In the US, most of those who have health insurance are covered by for-profit insurance companies. This means that even for the companies who do have strong social missions, their business decisions are still driven by profit. This has led to the rise of high deductible healthcare plans (HDHPs) and other measures meant to decrease healthcare spending and increase profits, very often to the particular detriment of anyone living with a lifelong disease like diabetes.
From the report, “The Internal Revenue Service sought to address this issue in July 2019 when it released guidance that expanded the list of preventive services that an HDHP can cover below the deductible, to include insulin.” However, this is a voluntary offering for HDHP plans; it is up to the employer to decide if they want to offer this “first dollar coverage” (exempting insulin from the deductible, so people are not paying the list price of insulin before they hit their deductible), which creates an additional cost to the employer.
Of course, this issue is not unique to private insurance; federal insurance like Medicare is also involved. Medicare is a federal health program provided mostly for those aged 65 and older. From the report, in 2019, Eli Lilly offered rebates as high as $75 per vial of insulin for preferred formulary placement in Medicare Part D, the section of Medicare that oversees prescription drugs. For Lilly, this meant securing the Medicare population as their customers.
The number of patients on Medicare who are using insulin has increased 51% from 2010 to 2017, whereas spending on insulin – prior to rebates – increased more than 470% during the same time. It is a large market to corner, and insulin manufacturers, wanting preferred formulary placement, are willing to include large rebates in their insulin pricing structure as incentive. From the report, “…on July 28th, 2017, one Sanofi official wrote to colleagues after considering their offer to CVS Caremark [one of the PBMs utilized by Medicare] for placement on the [Medicare] Part D formulary: “after including of additional fees, we are still profitable up to a 89% rebate.””
The bottom line
The US healthcare system is deeply broken, and insulin pricing is one of the clearest examples that an unregulated drug pricing system motivated by profit will always put cash flow over patient lives. With a new political administration in place and further transparency provided by the Senate Finance Committee’s report, now is the time to create pressure for change.
Significant rebate reform and an overhaul or removal of the PBM system could slash the list price of insulin by up to 70% and would impact not just insulin, but many medications and devices that are subject to the rebate system.
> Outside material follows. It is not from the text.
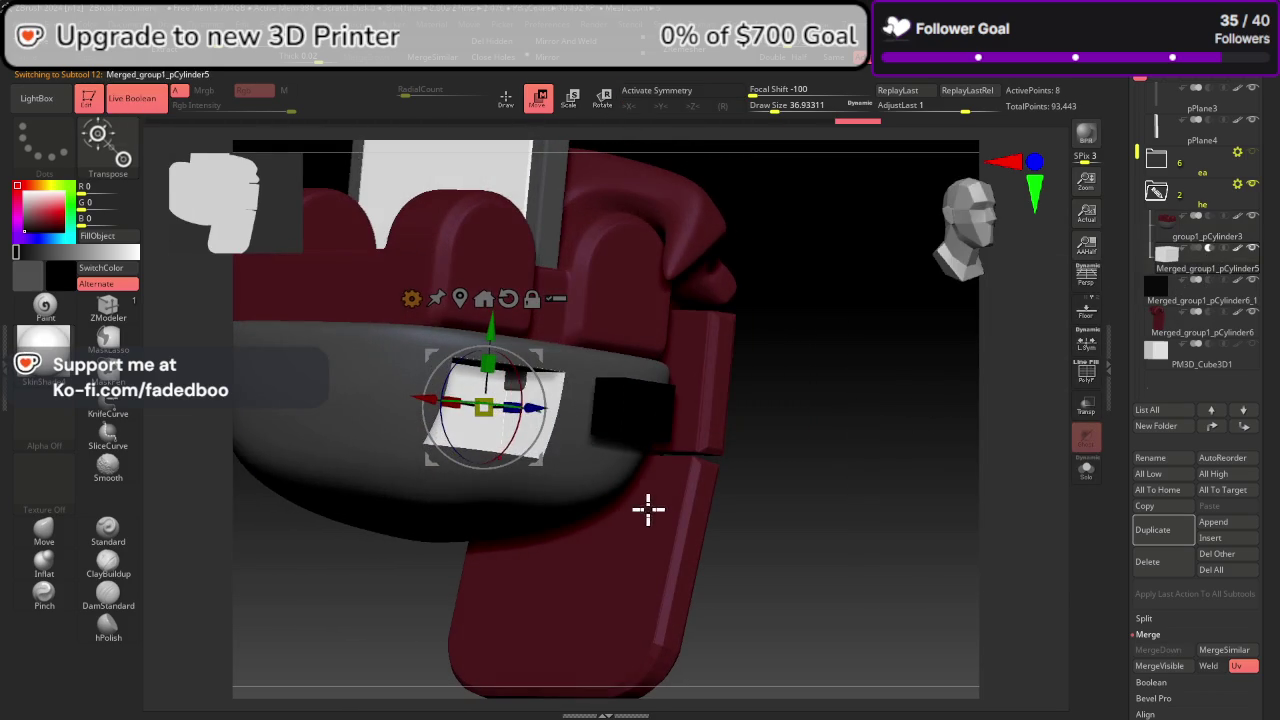
pyautogui.moveTo(536, 408); pyautogui.dragTo(561, 408)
Robust federal healthcare reform could create a system where drug prices could be negotiated on a federal level, and current proposals like rolling back prices to more reasonable levels could be a step. A deeply broken system requires layered solutions. Without a full overhaul, we risk fixing the insulin pricing issue with a bandaid, while driving up prices and limiting access to other life sustaining medications and life changing technology. Substantial healthcare policy change takes the voice of many, and individual advocates make a resounding and impactful difference. If you are looking to get involved with diabetes access advocacy, start here. Reach out and get to know your state’s congressional representatives in the House and Senate. Make sure they know your personal experience and how issues of healthcare, drug pricing, and access impact you.